In the commentary on Kate's nature video, where and at what time of day is she shown walking?

## Exercise text
......

This latest instalment of her time out with Mother Nature, entitled Winter – not very imaginatively – shows her walking through the Berkshire countryside at dawn. The clip is accompanied by her reflective voiceover and a soundtrack of plinky-plonky music.
In her narration, she speaks about stillness, gratitude and the ‘restorative’ power of the natural world.
‘Nature has helped me heal,’ she tells us from beneath a bakerboy cap. Winter brings us solace, patience, a stream flowing ‘just enough for us to see our own reflection’.
Fears are washed away (‘Not Diana’s engagement ring!’ I found myself shouting at the post that showed it glinting perilously on her finger), and Kate finds herself reflecting on ‘how deeply grateful’ she is.
I am so sorry to say this on her birthday but who on earth told Kate releasing this video, today of all days when so many people are struggling, was a good idea?
Kate tells the audience that winter brings solace, patience, a stream flowing ‘just enough for us to see our own reflection’
The release has come at an unfortunate time as Britain reels from the impact of Storm Goretti, which has brought snow, ice and 100mph winds
It’s not just unfortunate timing, its tone shows she – and by extension the Prince of Wales – has come unstuck.

......

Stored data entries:
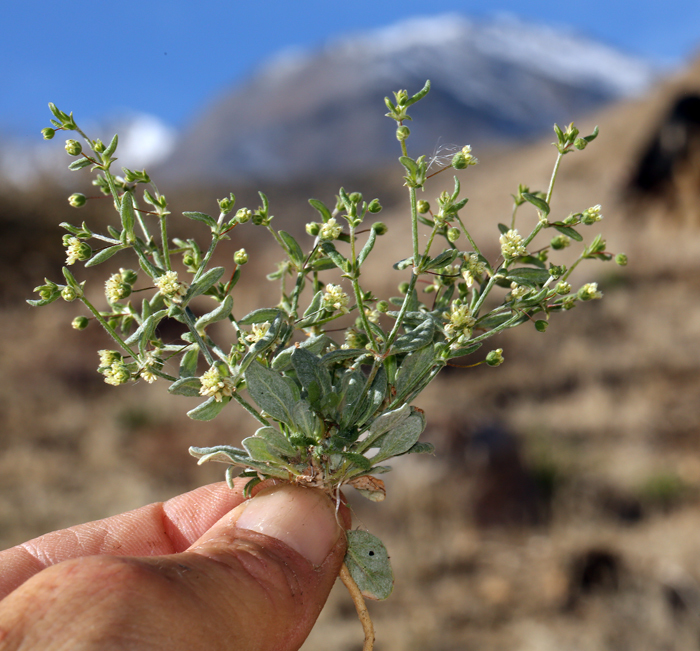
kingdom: Plantae
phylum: Tracheophyta
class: Magnoliopsida
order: Caryophyllales
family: Polygonaceae
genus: Eriogonum
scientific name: Eriogonum maculatum
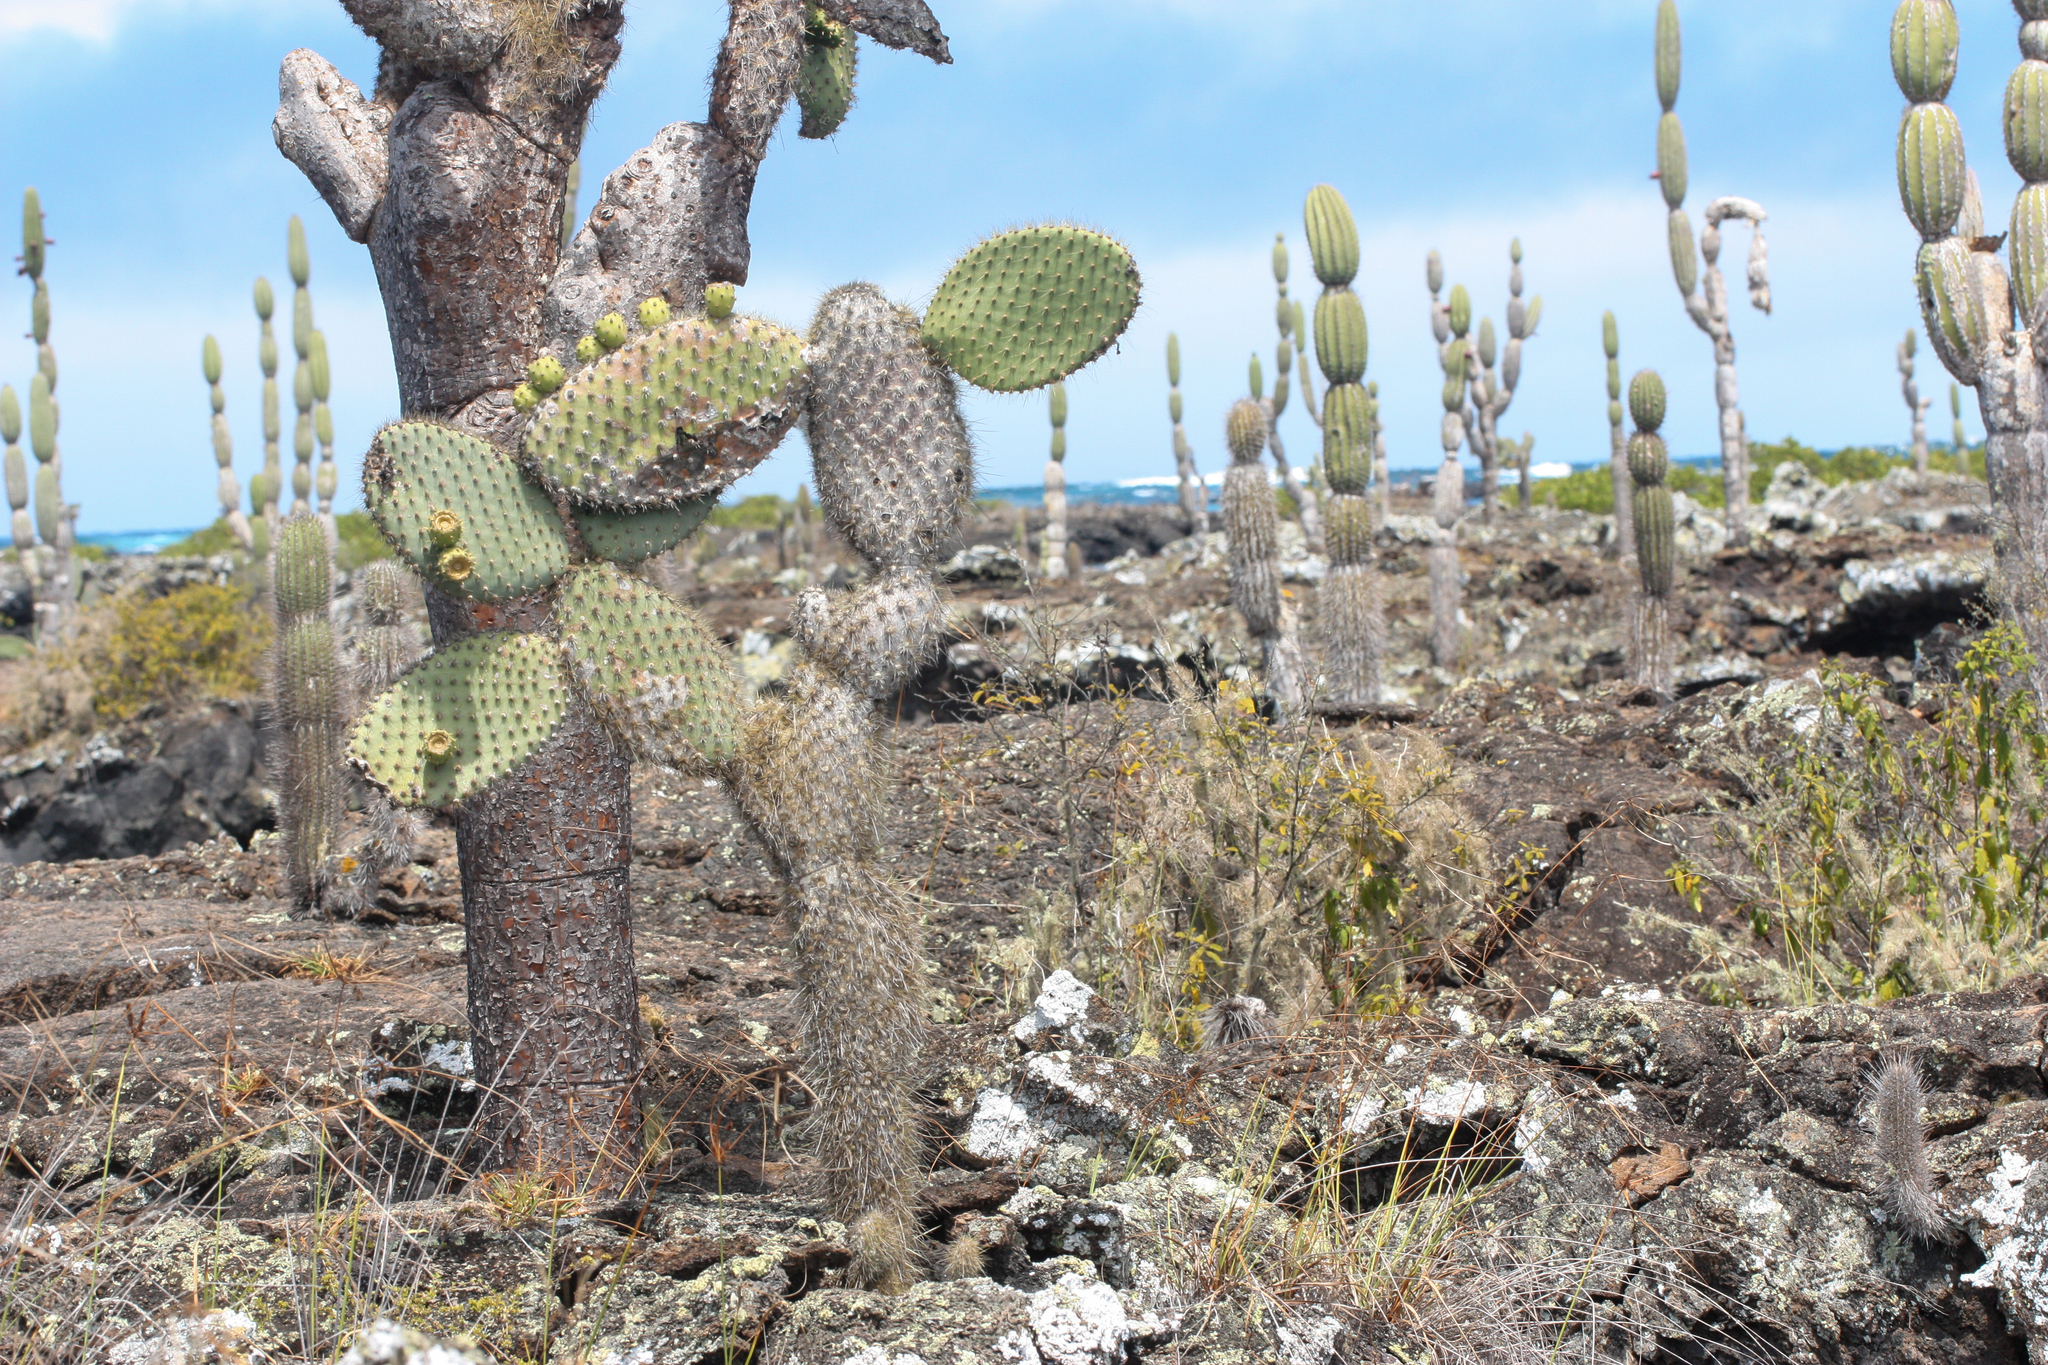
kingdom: Plantae
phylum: Tracheophyta
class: Magnoliopsida
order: Caryophyllales
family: Cactaceae
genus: Opuntia
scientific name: Opuntia galapageia
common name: Galápagos prickly pear
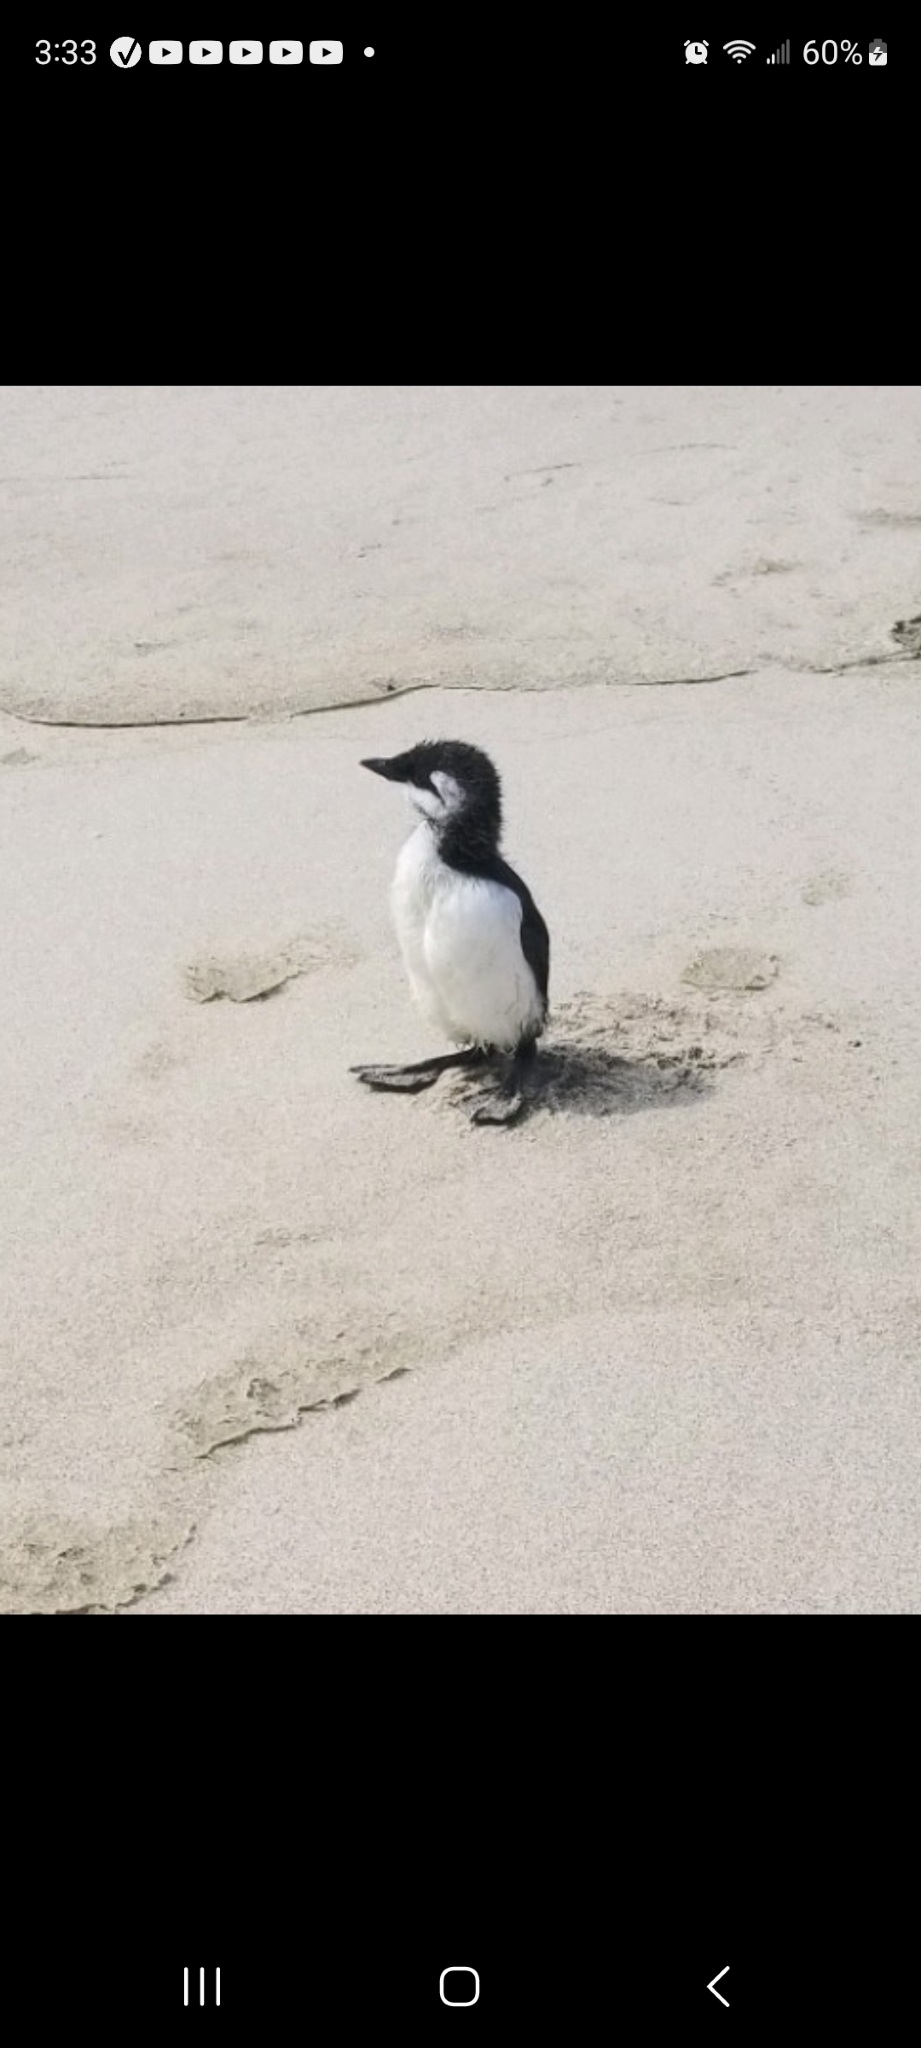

......

## Result
Through the Berkshire countryside at dawn.